Uganda has issued production licences to Tullow Oil and Total signalling the beginning of the commercial production of the crude oil deposits discovered in the east African nation in 2006.
Government geologists estimate the country’s reserves at nearly seven billion barrels in the fields located near Uganda’s border with the Democratic Republic of Congo.
Uganda’s oil fields are jointly owned by Total, Tullow Oil and China’s CNOOC which was the first company to be granted a production licence in 2013.
UK’s Tullow has been granted five licences covering Exploration Area 2 (EA2) which it operates with Total from France receiving three for Exploration Area One (EA1).
Tullow Oil and Total are required to make final investment decisions 18 months from the date of receipt of the licences.
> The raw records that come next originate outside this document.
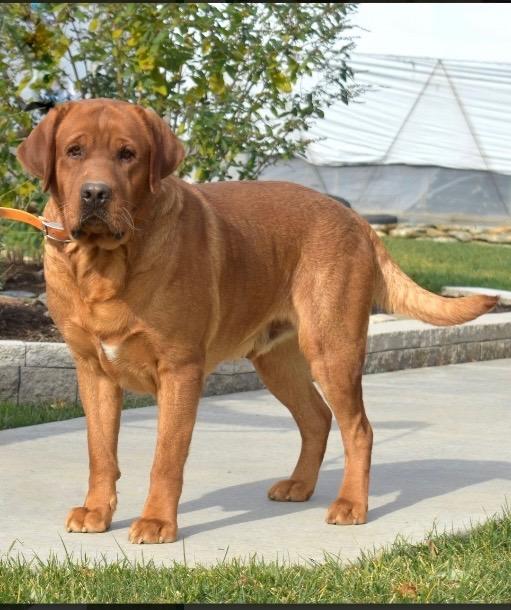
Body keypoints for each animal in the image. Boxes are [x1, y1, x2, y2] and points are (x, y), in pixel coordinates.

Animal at [16, 98, 497, 544]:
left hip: (332, 349)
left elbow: (166, 457)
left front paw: (157, 522)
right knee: (317, 418)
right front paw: (97, 511)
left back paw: (351, 504)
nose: (95, 193)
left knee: (358, 428)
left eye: (127, 154)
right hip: (277, 361)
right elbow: (100, 452)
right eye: (74, 151)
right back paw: (300, 485)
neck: (104, 265)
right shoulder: (92, 370)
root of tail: (357, 219)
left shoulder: (180, 369)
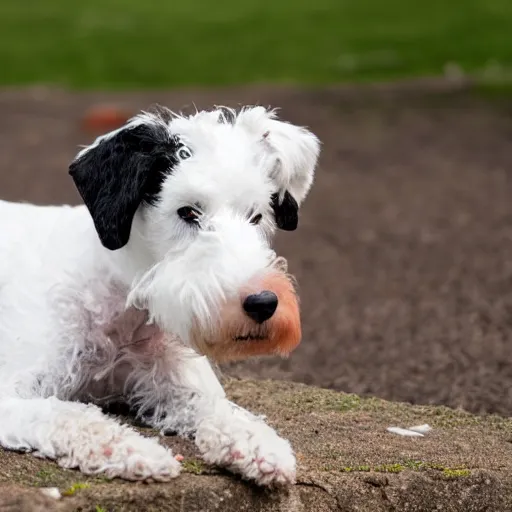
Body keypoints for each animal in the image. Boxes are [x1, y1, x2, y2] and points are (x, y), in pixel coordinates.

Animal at [0, 103, 320, 484]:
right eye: (188, 211)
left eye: (256, 216)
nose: (263, 303)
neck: (121, 303)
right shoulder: (10, 396)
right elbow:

The two companies are expected to invest a total of $8 billion in infrastructure to aid production including drilling wells and constructing processing facilities and feeder pipelines.
Making the announcement, Uganda’s Energy Minister Irene Muloni also revealed the government’s plan to build a domestic refinery to process the country’s crude with the aim of processing 60, 000 barrels daily.
When production at all licensed areas starts, the output is expected to increase to more than two hundred thousand barrels per day.
The licences which are valid for 25 years can be renewed for an additional five years.
Commercial production of Uganda’s crude is expected to begin in 2020.